Criminal Justice Act 1855
- Parliament of the United Kingdom
- Long title: An Act for diminishing Expense and Delay in the Administration of Criminal Justice in certain Cases.
- Citation: 18 & 19 Vict. c. 126
- Territorial extent: England and Wales; Ireland;

Dates
- Royal assent: 14 August 1855
- Commencement: 14 August 1855
- Repealed: England and Wales: 1 January 1969; Northern Ireland: 1 March 1969;

Other legislation
- Amends: See § Repealed enactments
- Repeals/revokes: See § Repealed enactments
- Amended by: Criminal Justice Act 1856; Larceny Act 1868;
- Repealed by: Metropolitan Police Magistrates Act 1875; Statute Law Revision (Substituted Enactments) Act 1876; Summary Jurisdiction Act 1879; Supreme Court of Judicature (Officers) Act 1879; Statute Law Revision Act 1892; Theft Act 1968; Costs in Criminal Cases Act (Northern Ireland) 1968; Criminal Injuries to Persons (Compensation) Act 1968;

Status: Repealed

Text of statute as originally enacted

= Criminal Justice Act 1855 =

Act of the Parliament of the United Kingdom

The Criminal Justice Act 1855 (18 & 19 Vict. c. 126) was an act of the Parliament of the United Kingdom. The act extended summary jurisdiction to cover what had formerly been indictable criminal offences.

== Provisions ==
=== Repealed enactments ===
Section 11 of the act repealed the 12 Ric. 2. c. 10 and Justice of the Peace Act 1390 (14 Ric. 2. c. 12) "or of any other Act now in force as directs or authorizes the Payment of Wages to Justices of the Peace and their Clerks for the Time of their Sessions".

== Subsequent developments ==
Section 19 of the act was repealed by section 2 of, and the schedule to, the Metropolitan Police Magistrates Act 1875 (38 & 39 Vict. c. 3), which came into force on 19 March 1875.

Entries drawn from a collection
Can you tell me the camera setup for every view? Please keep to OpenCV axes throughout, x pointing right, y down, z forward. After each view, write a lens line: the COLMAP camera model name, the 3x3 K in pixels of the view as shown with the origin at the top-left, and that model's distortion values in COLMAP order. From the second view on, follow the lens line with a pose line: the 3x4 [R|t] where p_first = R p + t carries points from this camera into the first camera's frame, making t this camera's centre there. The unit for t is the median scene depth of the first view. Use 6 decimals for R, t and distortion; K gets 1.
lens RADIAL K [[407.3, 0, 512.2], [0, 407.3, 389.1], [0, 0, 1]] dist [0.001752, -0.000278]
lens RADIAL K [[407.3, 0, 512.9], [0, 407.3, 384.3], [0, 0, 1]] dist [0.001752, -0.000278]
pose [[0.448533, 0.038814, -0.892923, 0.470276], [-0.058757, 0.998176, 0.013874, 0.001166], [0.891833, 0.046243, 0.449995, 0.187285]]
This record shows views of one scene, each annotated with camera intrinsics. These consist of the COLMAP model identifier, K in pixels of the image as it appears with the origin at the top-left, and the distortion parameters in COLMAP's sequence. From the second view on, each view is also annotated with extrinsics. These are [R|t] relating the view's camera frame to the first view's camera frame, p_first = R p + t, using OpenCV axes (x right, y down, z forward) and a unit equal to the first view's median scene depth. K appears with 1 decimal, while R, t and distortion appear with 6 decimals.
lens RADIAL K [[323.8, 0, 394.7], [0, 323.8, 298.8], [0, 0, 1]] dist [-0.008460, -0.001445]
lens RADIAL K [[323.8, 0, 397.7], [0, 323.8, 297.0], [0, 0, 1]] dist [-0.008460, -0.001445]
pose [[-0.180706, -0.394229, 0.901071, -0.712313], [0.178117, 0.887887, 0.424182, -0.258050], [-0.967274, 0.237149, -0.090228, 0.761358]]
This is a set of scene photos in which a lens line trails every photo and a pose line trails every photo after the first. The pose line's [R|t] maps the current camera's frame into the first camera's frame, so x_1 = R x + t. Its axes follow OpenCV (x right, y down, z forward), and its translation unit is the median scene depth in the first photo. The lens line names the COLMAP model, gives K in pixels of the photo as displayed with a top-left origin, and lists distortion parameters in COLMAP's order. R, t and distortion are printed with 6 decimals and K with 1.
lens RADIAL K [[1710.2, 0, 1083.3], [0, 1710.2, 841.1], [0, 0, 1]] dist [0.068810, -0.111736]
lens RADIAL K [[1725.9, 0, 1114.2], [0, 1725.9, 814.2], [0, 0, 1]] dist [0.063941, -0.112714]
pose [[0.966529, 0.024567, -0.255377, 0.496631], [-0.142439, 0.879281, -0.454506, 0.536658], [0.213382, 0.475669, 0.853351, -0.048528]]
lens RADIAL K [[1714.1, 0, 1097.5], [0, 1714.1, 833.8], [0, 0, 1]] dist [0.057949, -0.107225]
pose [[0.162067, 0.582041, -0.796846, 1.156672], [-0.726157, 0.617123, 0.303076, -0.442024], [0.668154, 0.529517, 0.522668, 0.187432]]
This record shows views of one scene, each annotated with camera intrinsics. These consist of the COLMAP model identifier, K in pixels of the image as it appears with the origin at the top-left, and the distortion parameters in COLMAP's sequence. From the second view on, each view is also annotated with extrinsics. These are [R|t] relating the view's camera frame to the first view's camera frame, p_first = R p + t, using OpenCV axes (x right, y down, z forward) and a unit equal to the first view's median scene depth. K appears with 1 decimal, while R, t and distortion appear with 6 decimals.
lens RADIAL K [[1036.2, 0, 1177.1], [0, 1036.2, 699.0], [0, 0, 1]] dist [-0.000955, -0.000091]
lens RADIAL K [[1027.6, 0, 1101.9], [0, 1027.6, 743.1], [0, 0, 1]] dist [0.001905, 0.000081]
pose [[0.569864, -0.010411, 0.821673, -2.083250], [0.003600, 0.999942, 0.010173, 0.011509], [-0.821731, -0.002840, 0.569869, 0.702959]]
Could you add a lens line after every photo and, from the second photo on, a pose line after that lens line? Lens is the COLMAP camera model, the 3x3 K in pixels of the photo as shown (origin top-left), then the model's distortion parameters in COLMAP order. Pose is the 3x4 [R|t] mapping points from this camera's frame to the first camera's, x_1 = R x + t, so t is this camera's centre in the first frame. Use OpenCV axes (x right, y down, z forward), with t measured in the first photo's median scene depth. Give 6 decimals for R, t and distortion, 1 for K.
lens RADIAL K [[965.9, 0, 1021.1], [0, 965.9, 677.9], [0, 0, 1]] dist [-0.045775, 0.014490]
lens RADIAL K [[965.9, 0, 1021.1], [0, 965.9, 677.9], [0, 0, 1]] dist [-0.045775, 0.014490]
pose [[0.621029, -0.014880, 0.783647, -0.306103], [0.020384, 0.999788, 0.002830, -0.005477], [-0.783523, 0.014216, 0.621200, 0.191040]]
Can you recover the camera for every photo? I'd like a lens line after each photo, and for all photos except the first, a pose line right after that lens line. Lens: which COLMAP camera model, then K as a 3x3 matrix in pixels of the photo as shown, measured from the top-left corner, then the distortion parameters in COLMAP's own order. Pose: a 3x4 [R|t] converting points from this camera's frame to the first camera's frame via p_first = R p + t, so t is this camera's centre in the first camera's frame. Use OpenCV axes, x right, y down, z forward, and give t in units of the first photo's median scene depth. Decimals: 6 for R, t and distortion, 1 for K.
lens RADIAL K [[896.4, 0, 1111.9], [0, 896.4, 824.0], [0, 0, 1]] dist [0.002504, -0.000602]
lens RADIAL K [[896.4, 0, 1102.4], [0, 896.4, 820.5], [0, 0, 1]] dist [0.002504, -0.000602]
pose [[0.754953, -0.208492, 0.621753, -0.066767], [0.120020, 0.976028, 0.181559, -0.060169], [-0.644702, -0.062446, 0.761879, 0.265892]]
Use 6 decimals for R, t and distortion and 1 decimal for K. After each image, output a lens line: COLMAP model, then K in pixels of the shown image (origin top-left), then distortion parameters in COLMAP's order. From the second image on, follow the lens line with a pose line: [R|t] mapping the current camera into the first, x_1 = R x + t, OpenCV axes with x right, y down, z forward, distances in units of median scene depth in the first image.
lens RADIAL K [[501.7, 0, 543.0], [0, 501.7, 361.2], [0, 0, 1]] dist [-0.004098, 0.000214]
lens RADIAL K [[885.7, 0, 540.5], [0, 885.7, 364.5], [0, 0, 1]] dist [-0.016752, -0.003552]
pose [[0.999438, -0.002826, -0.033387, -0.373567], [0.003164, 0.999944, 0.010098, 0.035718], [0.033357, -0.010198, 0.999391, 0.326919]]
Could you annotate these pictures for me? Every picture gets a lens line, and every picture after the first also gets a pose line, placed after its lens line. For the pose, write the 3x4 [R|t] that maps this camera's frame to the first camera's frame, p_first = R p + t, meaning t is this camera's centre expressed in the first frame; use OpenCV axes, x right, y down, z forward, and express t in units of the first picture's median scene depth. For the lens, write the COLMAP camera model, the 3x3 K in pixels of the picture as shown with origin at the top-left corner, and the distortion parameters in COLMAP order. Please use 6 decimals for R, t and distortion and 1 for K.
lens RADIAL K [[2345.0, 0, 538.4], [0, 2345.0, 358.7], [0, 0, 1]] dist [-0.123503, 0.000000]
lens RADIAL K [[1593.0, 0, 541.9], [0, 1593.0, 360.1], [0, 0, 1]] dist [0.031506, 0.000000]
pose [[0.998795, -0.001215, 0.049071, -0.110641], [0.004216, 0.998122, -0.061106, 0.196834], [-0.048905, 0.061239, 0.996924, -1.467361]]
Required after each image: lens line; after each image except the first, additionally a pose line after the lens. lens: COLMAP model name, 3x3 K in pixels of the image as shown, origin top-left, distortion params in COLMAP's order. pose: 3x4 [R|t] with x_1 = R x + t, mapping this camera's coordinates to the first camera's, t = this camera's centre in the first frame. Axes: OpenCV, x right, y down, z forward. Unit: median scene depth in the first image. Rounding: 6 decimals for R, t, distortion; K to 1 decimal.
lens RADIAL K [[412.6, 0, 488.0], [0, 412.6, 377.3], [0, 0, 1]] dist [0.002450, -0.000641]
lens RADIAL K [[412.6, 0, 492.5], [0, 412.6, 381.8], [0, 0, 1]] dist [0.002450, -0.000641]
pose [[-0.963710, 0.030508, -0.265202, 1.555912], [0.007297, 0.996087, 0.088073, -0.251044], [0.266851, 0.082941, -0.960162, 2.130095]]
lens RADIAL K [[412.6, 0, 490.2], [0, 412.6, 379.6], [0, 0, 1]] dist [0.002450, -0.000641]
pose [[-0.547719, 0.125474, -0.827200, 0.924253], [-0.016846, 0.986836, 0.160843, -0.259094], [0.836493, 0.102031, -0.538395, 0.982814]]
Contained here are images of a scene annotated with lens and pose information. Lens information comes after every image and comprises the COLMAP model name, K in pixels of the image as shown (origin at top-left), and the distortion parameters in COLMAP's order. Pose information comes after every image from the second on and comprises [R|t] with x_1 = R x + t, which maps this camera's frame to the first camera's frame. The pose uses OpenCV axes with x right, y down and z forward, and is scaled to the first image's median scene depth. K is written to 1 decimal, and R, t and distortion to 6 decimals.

-- Exercise directions --
Please write what comes next in the article on the Criminal Justice Act 1855, starting right after its final sentence.

-- Your response --
Section 23 of the act as provides for the definition of "property" by reference to the repealed Larceny Act 1827 (7 & 8 Geo. 4), was substituted with the definition of "property" in the Larceny Act 1861 (24 & 25 Vict. c. 96) by section 4 of the Statute Law Revision (Substituted Enactments) Act 1876 (39 & 40 Vict. c. 20), which came into force on 27 June 1876 .

The whole act, except sections 18, 20, 22, 23 and 24, were repealed for England and Wales by section 55(1) of, and the second schedule to, the Summary Jurisdiction Act 1879 (42 & 43 Vict. c. 49), which came into force on 1 January 1880.

Section 20 of the act was repealed by section 29 of the Supreme Court of Judicature (Officers) Act 1879 (42 & 43 Vict. c. 78), which came into force on 28 October 1879.

Sections 5 (in part), 10, 14 (in part), 15, 16 (in part), 17 (in part) and 21 of the act were repealed by section 1 of, and the schedule to, the Statute Law Revision Act 1892 (55 & 56 Vict. c. 19), which came into force on 20 June 1892.
Statute Law Revision Act 1892 (55 & 56 Vict. c. 19)

The whole act, so far as unrepealed, was repealed for England and Wales by section 33(3) of, and part II of schedule 3 to, the Theft Act 1968 (c. 60), which came into force on 1 January 1969.

The rest of the act was repealed for Northern Ireland by the Costs in Criminal Cases Act (Northern Ireland) 1968 (c. 10) and Criminal Injuries to Persons (Compensation) Act 1968 (c. 13), which came into force on 1 March 1969.